**Aim of the exercise:**
For this exercise, print the listing below exactly, without its pictures.

**Dataset excerpt:**
☆ ☆ ☆ ☆
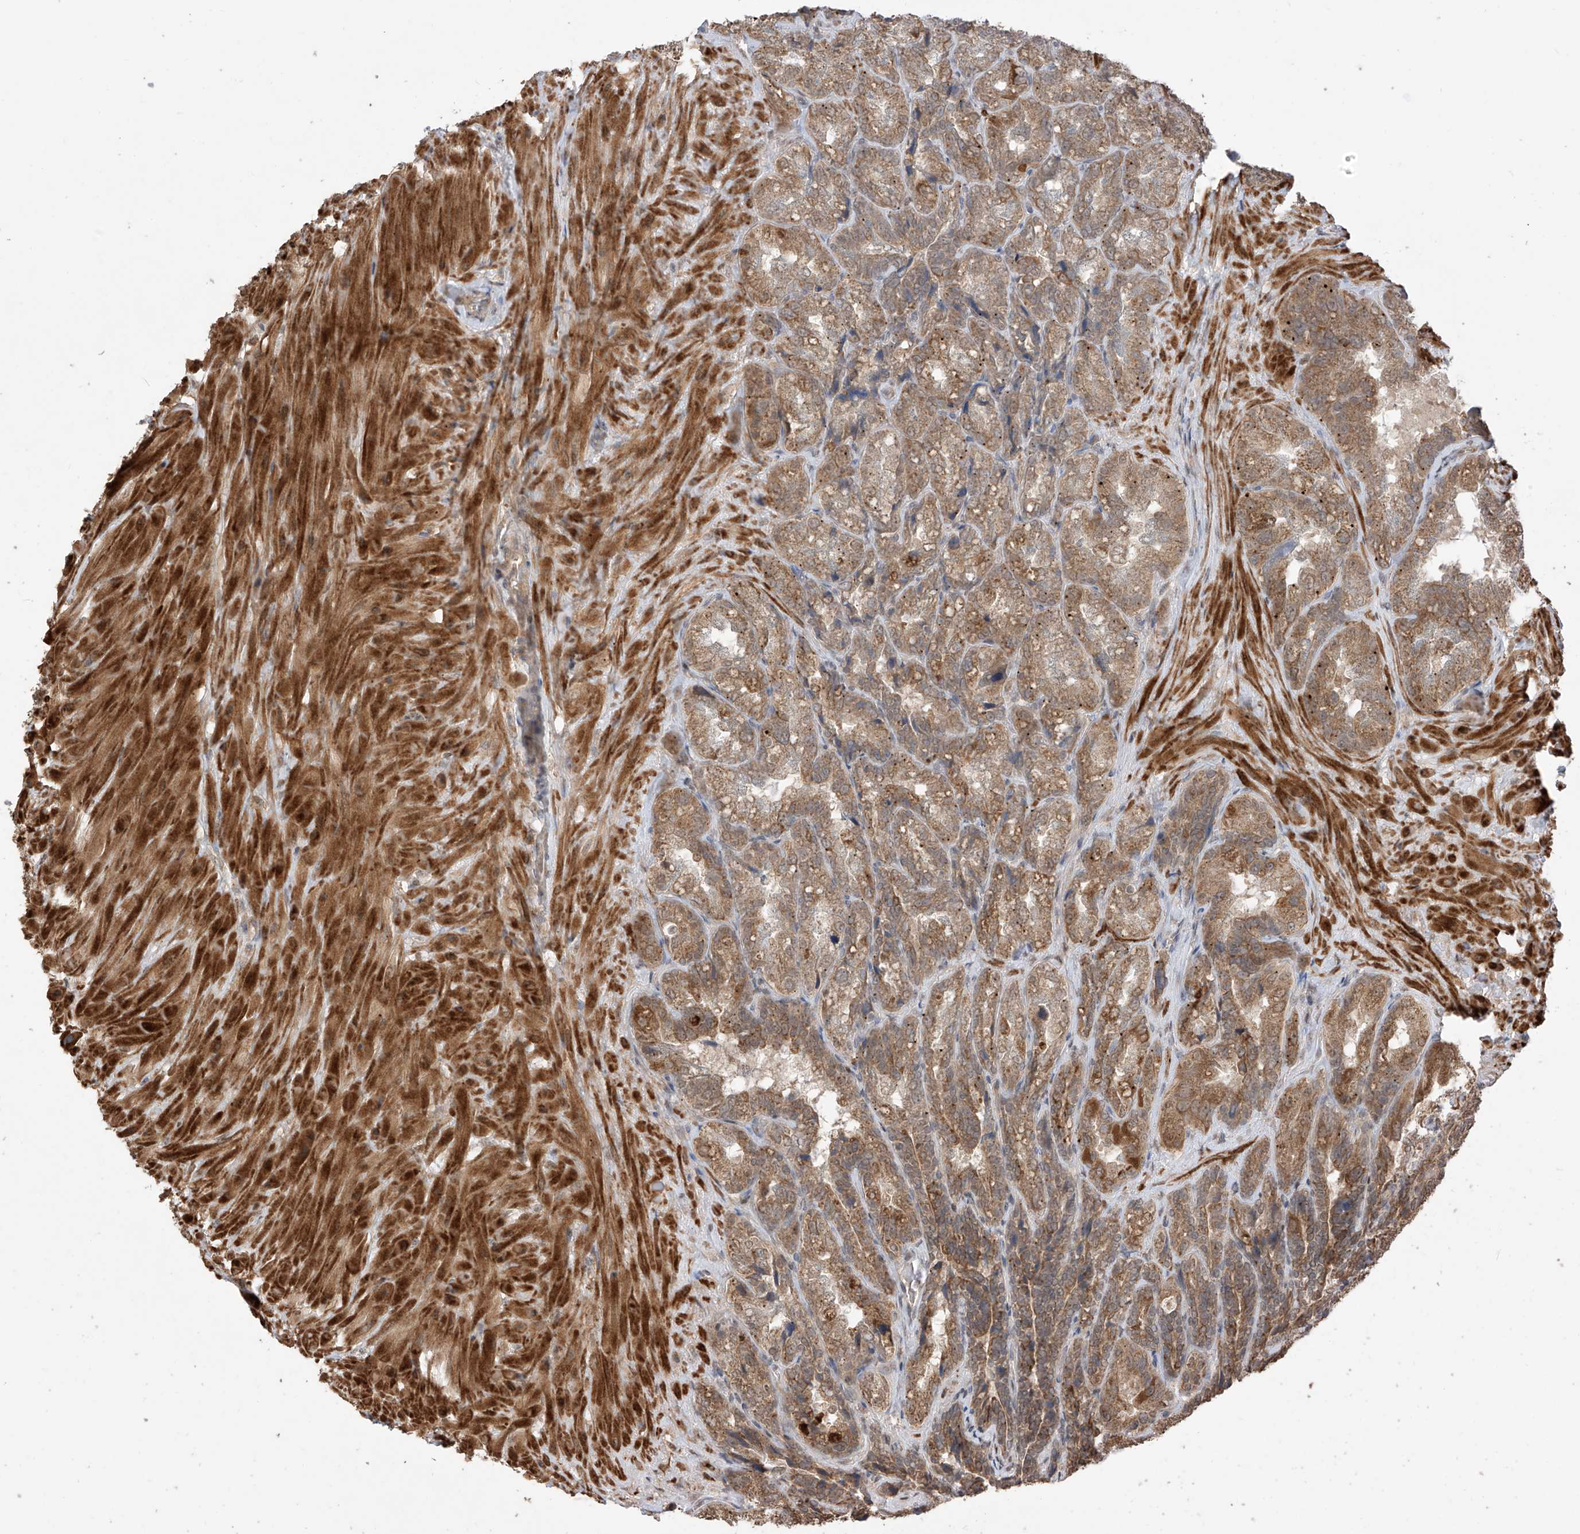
{"staining": {"intensity": "moderate", "quantity": ">75%", "location": "cytoplasmic/membranous,nuclear"}, "tissue": "seminal vesicle", "cell_type": "Glandular cells", "image_type": "normal", "snomed": [{"axis": "morphology", "description": "Normal tissue, NOS"}, {"axis": "topography", "description": "Seminal veicle"}, {"axis": "topography", "description": "Peripheral nerve tissue"}], "caption": "DAB immunohistochemical staining of benign human seminal vesicle displays moderate cytoplasmic/membranous,nuclear protein expression in approximately >75% of glandular cells.", "gene": "LATS1", "patient": {"sex": "male", "age": 63}}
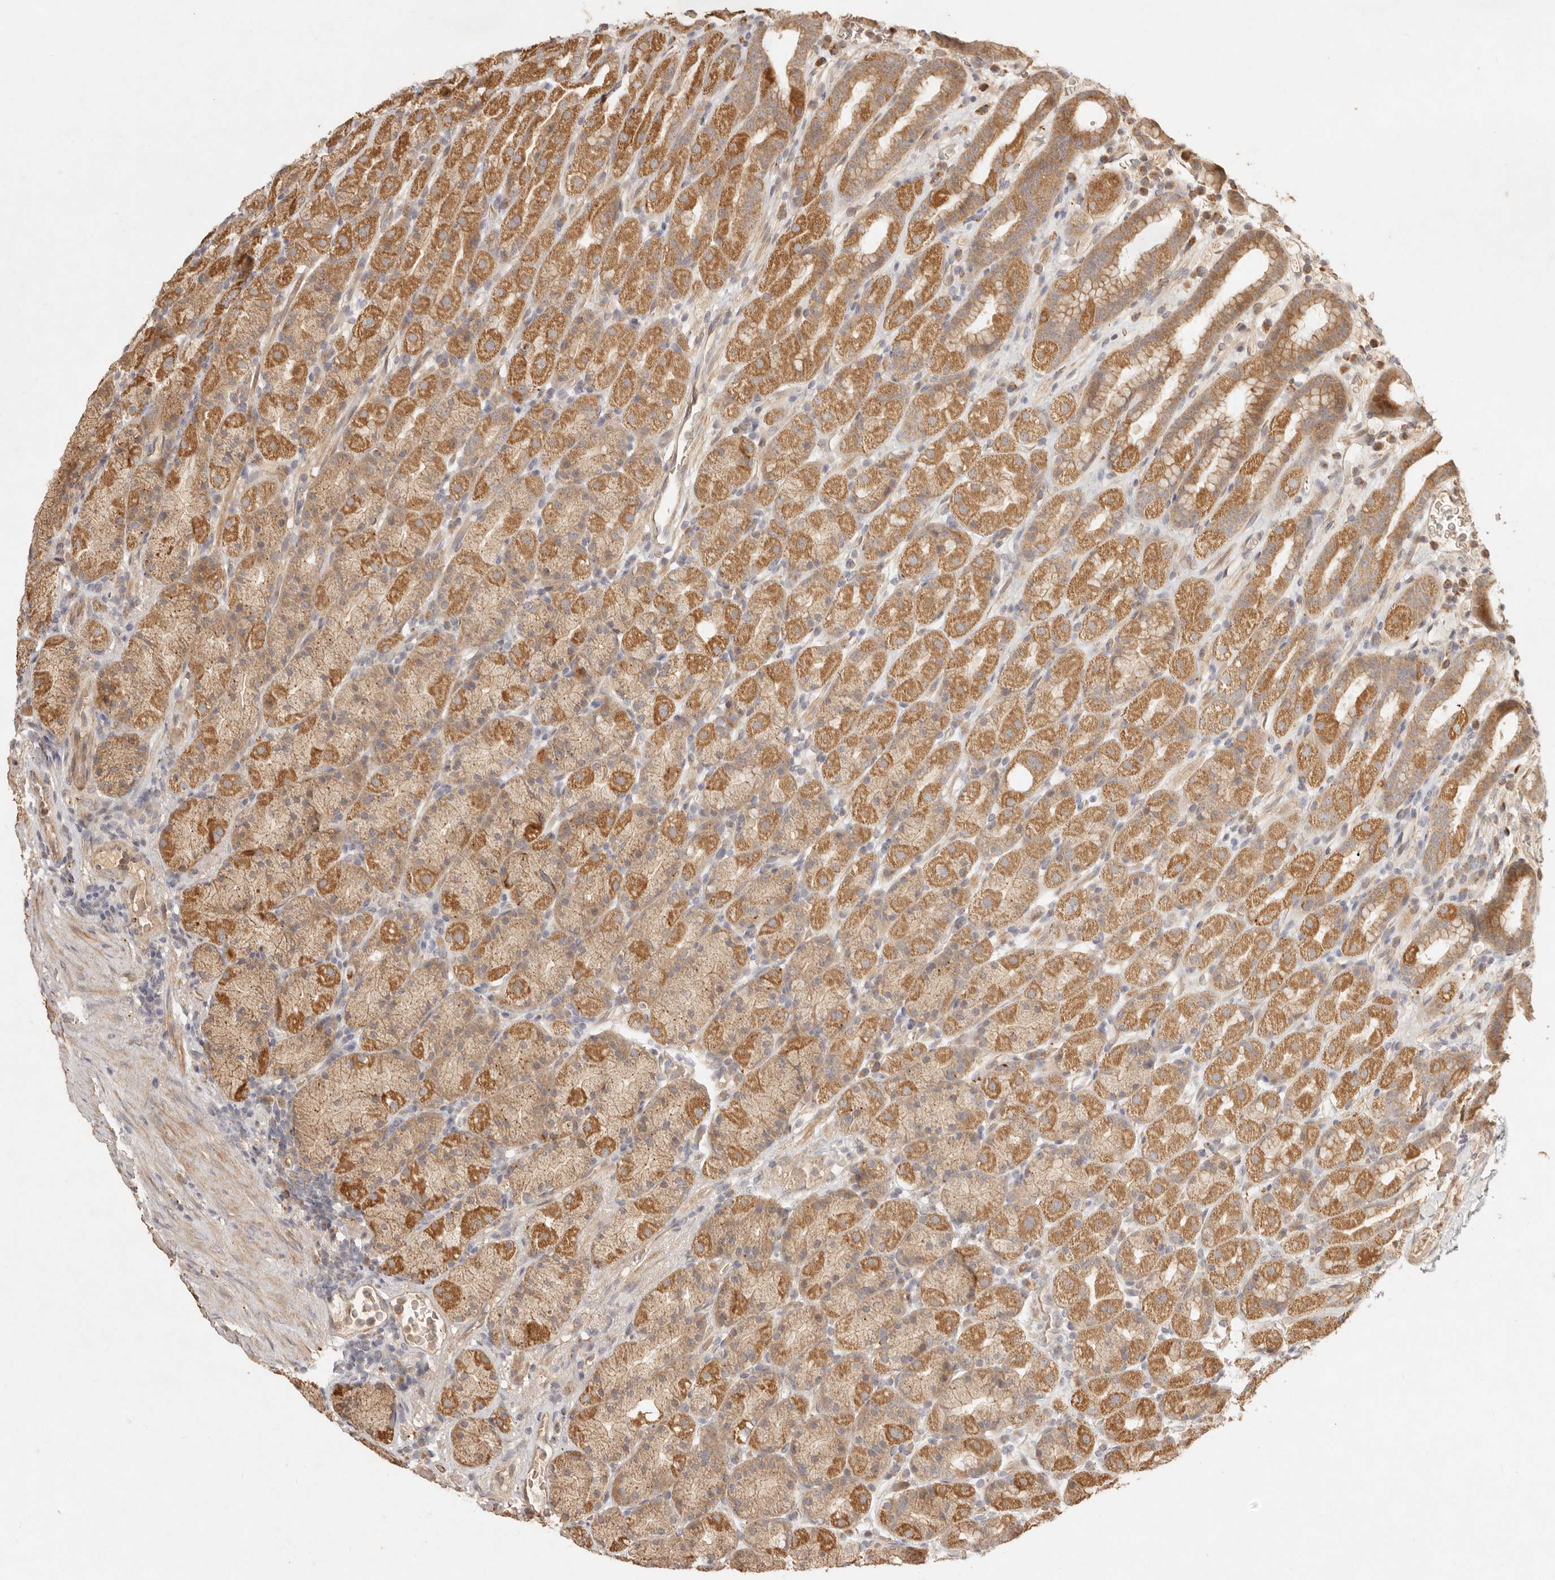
{"staining": {"intensity": "moderate", "quantity": ">75%", "location": "cytoplasmic/membranous"}, "tissue": "stomach", "cell_type": "Glandular cells", "image_type": "normal", "snomed": [{"axis": "morphology", "description": "Normal tissue, NOS"}, {"axis": "topography", "description": "Stomach, upper"}], "caption": "Human stomach stained for a protein (brown) exhibits moderate cytoplasmic/membranous positive positivity in approximately >75% of glandular cells.", "gene": "CLEC4C", "patient": {"sex": "male", "age": 68}}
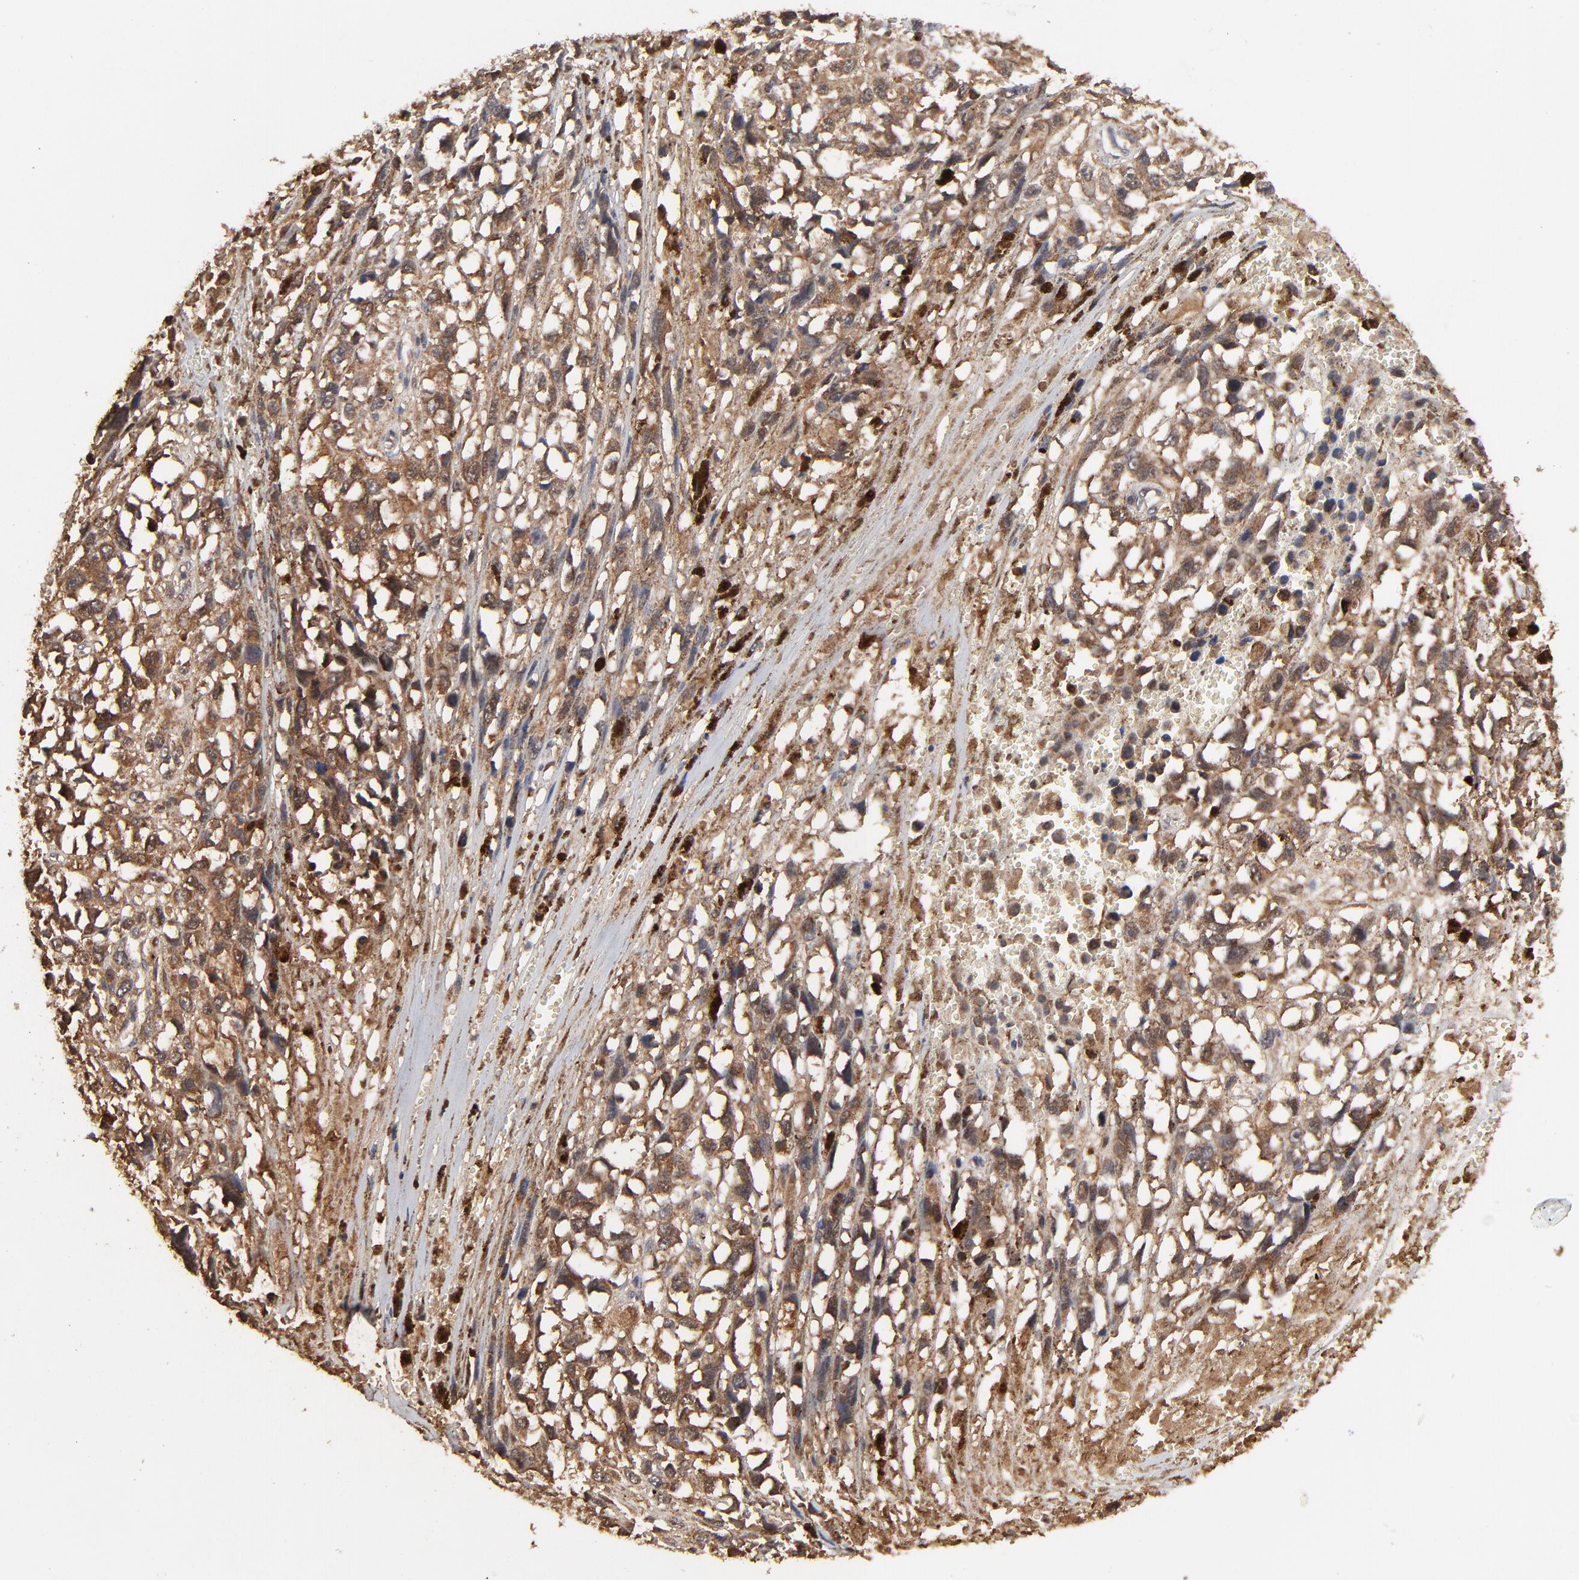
{"staining": {"intensity": "strong", "quantity": ">75%", "location": "cytoplasmic/membranous"}, "tissue": "melanoma", "cell_type": "Tumor cells", "image_type": "cancer", "snomed": [{"axis": "morphology", "description": "Malignant melanoma, Metastatic site"}, {"axis": "topography", "description": "Lymph node"}], "caption": "DAB (3,3'-diaminobenzidine) immunohistochemical staining of melanoma shows strong cytoplasmic/membranous protein staining in about >75% of tumor cells.", "gene": "LGALS3", "patient": {"sex": "male", "age": 59}}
☆ ☆ ☆ ☆
**Result:**
{"staining": {"intensity": "moderate", "quantity": ">75%", "location": "cytoplasmic/membranous,nuclear"}, "tissue": "seminal vesicle", "cell_type": "Glandular cells", "image_type": "normal", "snomed": [{"axis": "morphology", "description": "Normal tissue, NOS"}, {"axis": "topography", "description": "Seminal veicle"}, {"axis": "topography", "description": "Peripheral nerve tissue"}], "caption": "DAB immunohistochemical staining of benign human seminal vesicle displays moderate cytoplasmic/membranous,nuclear protein expression in approximately >75% of glandular cells.", "gene": "LATS1", "patient": {"sex": "male", "age": 63}}
{"staining": {"intensity": "moderate", "quantity": ">75%", "location": "cytoplasmic/membranous"}, "tissue": "stomach", "cell_type": "Glandular cells", "image_type": "normal", "snomed": [{"axis": "morphology", "description": "Normal tissue, NOS"}, {"axis": "topography", "description": "Stomach, upper"}], "caption": "Human stomach stained for a protein (brown) exhibits moderate cytoplasmic/membranous positive positivity in approximately >75% of glandular cells.", "gene": "CLEC4C", "patient": {"sex": "male", "age": 68}}
{"staining": {"intensity": "strong", "quantity": ">75%", "location": "cytoplasmic/membranous"}, "tissue": "melanoma", "cell_type": "Tumor cells", "image_type": "cancer", "snomed": [{"axis": "morphology", "description": "Malignant melanoma, Metastatic site"}, {"axis": "topography", "description": "Lymph node"}], "caption": "DAB (3,3'-diaminobenzidine) immunohistochemical staining of melanoma shows strong cytoplasmic/membranous protein staining in about >75% of tumor cells.", "gene": "LGALS3", "patient": {"sex": "male", "age": 59}}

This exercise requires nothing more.